Nel mio lavoro editoriale, quando viene mandato un articolo esso ha in sé il messaggio, lo contiene ma non è il messaggio. Ha tante parole, contiene molte suggestioni e direzioni; io comincio a togliere le parti (al fine del mio lavoro) marginali e che approfondiscono troppo, finché non arrivo al nucleo del messaggio. Arrivo a due, tre parole chiave con cui comincio a lavorare. Inizio a tradurre le parole da un linguaggio all’altro. Queste due -tre parole chiave le traduco nel linguaggio visivo e le rendo adatte ad un altro tipo di comunicazione e di fruizione.

  

Lei proviene da una famiglia dove l’arte era di casa. Se e come l’ha influenzata questo tipo di contesto?
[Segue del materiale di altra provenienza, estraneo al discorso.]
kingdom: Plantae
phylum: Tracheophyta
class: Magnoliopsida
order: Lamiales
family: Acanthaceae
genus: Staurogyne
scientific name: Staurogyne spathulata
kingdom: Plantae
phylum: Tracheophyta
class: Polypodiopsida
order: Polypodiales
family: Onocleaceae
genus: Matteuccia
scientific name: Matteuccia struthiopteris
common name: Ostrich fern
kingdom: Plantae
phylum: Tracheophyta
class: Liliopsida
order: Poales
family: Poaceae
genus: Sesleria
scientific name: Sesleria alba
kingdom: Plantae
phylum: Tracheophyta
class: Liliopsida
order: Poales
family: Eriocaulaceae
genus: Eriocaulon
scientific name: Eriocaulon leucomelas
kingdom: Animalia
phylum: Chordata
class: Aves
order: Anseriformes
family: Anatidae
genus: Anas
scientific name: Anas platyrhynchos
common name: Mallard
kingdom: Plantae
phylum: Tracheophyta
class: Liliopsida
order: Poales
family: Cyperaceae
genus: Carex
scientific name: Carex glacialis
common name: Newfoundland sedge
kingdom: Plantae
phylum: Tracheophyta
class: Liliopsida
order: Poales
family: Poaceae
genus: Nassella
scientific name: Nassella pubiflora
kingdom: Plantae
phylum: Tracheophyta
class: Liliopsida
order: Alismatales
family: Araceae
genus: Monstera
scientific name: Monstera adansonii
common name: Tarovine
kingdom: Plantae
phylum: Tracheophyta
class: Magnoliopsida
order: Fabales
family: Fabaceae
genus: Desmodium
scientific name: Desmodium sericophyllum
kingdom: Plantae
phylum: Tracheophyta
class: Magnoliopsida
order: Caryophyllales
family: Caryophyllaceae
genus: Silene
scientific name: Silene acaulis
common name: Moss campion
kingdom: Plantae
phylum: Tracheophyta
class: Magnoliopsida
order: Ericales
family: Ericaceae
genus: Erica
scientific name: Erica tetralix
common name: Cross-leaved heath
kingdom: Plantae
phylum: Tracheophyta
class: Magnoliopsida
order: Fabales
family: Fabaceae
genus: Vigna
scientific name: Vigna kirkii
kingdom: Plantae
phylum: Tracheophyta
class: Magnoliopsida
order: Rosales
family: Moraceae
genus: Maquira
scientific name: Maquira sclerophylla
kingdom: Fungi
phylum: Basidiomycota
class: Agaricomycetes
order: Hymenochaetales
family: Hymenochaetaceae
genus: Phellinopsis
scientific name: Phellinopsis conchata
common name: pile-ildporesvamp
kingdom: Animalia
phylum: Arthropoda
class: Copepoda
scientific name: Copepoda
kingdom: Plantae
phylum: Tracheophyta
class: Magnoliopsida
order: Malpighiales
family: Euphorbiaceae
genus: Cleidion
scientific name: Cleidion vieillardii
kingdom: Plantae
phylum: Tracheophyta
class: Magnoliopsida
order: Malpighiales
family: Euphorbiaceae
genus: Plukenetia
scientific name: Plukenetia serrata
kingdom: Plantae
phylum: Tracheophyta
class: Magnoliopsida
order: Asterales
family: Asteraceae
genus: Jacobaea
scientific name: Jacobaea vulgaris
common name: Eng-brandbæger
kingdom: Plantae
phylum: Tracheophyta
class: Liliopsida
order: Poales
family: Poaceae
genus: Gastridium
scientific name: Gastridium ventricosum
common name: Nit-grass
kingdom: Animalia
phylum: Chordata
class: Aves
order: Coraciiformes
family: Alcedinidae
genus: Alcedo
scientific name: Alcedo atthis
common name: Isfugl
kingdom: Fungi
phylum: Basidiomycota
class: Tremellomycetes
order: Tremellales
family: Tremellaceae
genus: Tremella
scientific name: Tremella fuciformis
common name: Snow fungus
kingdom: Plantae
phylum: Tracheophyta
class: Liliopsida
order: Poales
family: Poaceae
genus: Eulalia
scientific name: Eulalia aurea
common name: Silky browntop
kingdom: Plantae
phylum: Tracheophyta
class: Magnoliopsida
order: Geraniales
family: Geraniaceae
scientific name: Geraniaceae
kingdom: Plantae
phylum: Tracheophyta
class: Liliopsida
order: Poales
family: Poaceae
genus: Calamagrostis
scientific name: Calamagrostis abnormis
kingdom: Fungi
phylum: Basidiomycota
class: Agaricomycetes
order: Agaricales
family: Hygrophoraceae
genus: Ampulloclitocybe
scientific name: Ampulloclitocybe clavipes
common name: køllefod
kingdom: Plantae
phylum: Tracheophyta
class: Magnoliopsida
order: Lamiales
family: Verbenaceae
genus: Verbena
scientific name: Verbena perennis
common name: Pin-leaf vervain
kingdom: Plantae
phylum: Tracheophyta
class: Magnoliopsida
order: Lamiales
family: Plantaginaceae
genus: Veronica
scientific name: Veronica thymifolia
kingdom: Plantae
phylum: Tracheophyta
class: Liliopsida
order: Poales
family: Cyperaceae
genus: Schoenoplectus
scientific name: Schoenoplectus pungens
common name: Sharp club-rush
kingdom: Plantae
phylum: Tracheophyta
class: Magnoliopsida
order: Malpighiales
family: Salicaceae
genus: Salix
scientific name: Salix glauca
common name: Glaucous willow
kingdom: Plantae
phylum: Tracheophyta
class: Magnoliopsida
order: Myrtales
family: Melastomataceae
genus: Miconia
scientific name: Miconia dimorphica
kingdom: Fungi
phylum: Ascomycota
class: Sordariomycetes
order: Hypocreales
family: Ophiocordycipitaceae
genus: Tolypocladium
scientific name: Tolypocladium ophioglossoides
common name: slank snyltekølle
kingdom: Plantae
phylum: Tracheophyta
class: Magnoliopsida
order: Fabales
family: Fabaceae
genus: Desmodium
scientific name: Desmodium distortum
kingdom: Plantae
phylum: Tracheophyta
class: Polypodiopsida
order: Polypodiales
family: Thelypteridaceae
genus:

Ne sono stato profondamente influenzato, è stato un terreno fertilissimo. Il ricordo più bello è quando mi mettevo a disegnare con mio fratello e arrivava mio padre che disegnava con noi, stregandoci con la sua bravura. Il nostro modo di giocare era metterci a disegnare. Più avanti ho iniziato anche ad avere un punto di confronto con vari cugini, bravissimi disegnatori, e ho scoperto una sorta di fumetto ante litteram fatto da mio nonno durante il periodo bellico, il suo diario di guerra dalla Grecia e dall’Albania, pieno di ironia e di bellezza. Tutto ciò è stato essenziale per me. Al di là di alcuni strumenti tecnici, il lascito più importante che la mia famiglia mi ha trasmesso è stato avermi introdotto all’importanza della curiosità. Questa è il motore più bello e profondo che abbiamo, il carburante emotivo che vivifica tutto. E la curiosità è tanto più bella quanto più è ampia, eterogenea. I miei interessi infatti vanno ben al di là dell’arte e del disegno, sono molto più trasversali. Questo essere “onnivori” fa si che anche il mio lavoro ne benefici. Tempo fa, ad esempio, mi sono messo a fare uno studio sull’origine della mia famiglia, realizzando un albero genealogico. Questo lavoro mi ha appassionato molto e ha nutrito la mia curiosità tanto che quando sono tornato a disegnare ero più creativo. E spesso queste suggestioni così varie hanno avuto modo di ritornare nelle mie illustrazioni, di emergere inaspettatamente. Gli ambiti, insomma, si contaminano virtuosamente.